VINCI Energies — 97,000 employees across 61 countries — faced exactly this challenge. IT support procedures were scattered across Word documents, SharePoint sites, and email threads. By centralising knowledge in Elium, they made the right information findable at the right time, cutting resolution delays and eliminating duplicate effort across support tiers.

For incident management, this means faster resolution of recurring issues (the fix is already documented), better onboarding for new staff (they learn from real incidents), and clearer reporting (structured metadata enables trend analysis without manual spreadsheets).
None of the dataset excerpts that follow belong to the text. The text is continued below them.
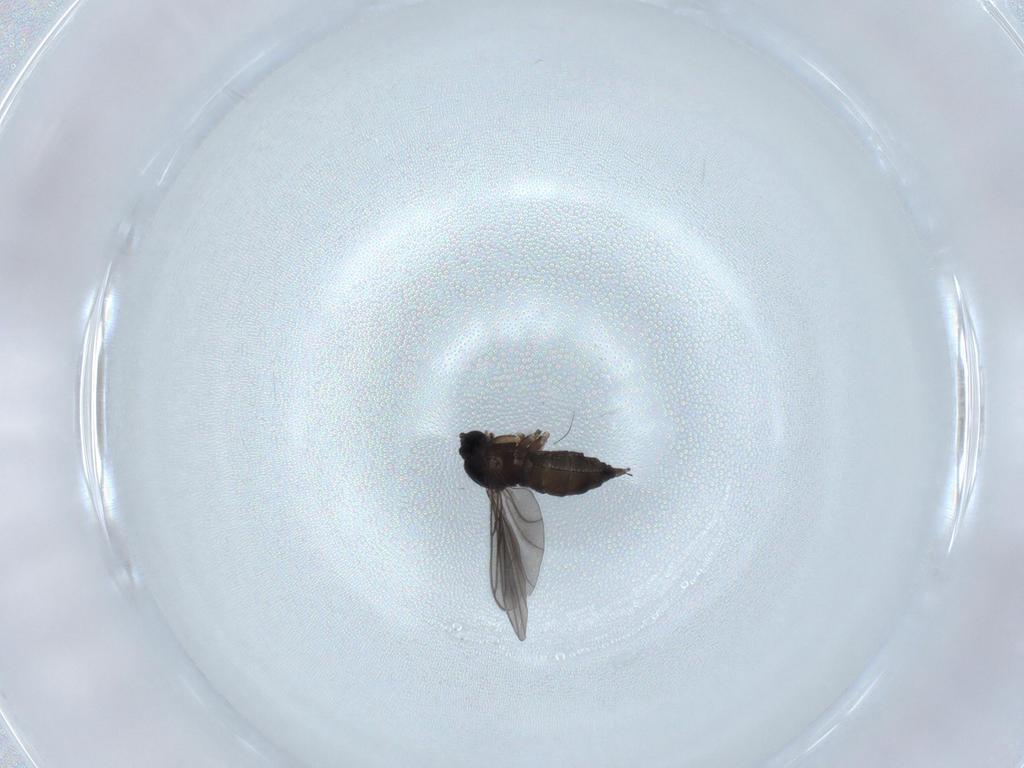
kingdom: Animalia
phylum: Arthropoda
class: Insecta
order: Diptera
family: Sciaridae
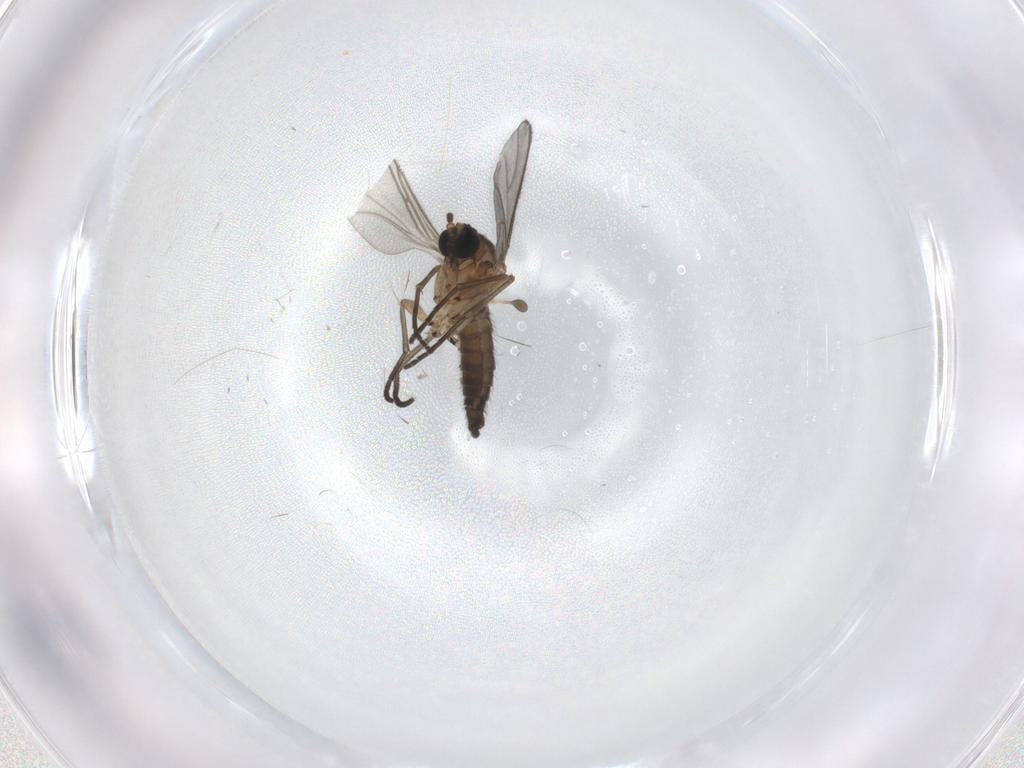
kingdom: Animalia
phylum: Arthropoda
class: Insecta
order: Diptera
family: Sciaridae
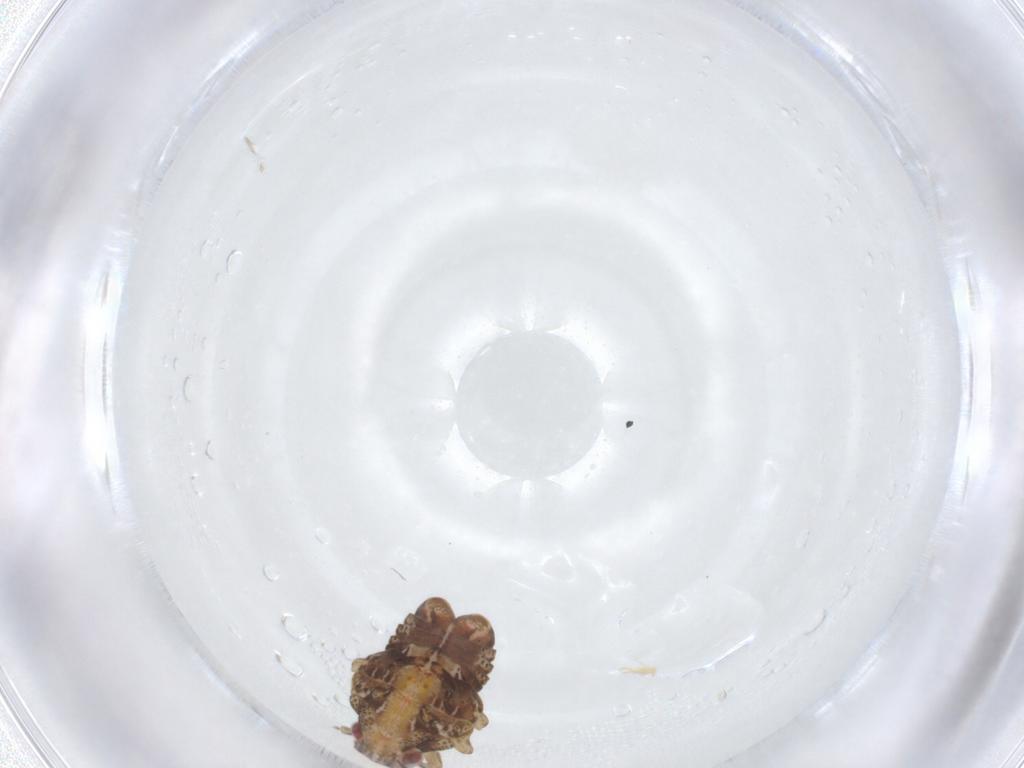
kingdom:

Frequently asked questions

An IT incident report is a formal record of an unplanned service disruption — documenting what happened, the root cause, and how it was resolved. Without consistent documentation, organisations lose the lessons from each incident. Teams diagnose the same failures repeatedly, resolution times stay high, and critical knowledge leaves when staff move on.
A complete incident report includes structured metadata (incident ID, severity, affected system, timestamps, resolver) and narrative sections covering the incident description, chronological timeline, root cause analysis, resolution steps, and preventive actions. The best reports also capture lessons learnt — what went well, what didn’t, and what the team would change next time.
Consistent incident reporting reduces mean time to resolution by making previous fixes searchable and reusable. It reveals patterns across incidents — recurring failures, vulnerable systems, and gaps in monitoring — that would otherwise stay hidden. Over time, your incident knowledge base becomes a training resource for new staff and a data source for management reporting on service reliability trends.
Start with the facts: when the incident was detected, what was affected, and how severe the impact was. Document the timeline of actions taken, then identify the root cause — not just the symptoms. Finish with specific preventive actions and assign owners. Keep the language factual; the goal is to improve systems, not find fault.
An incident is a single unplanned disruption — something that needs restoring now. A problem is the underlying cause behind one or more incidents. Incident management restores service quickly; problem management investigates why incidents happen and eliminates root causes. An incident report documents the event; a problem record tracks the deeper investigation.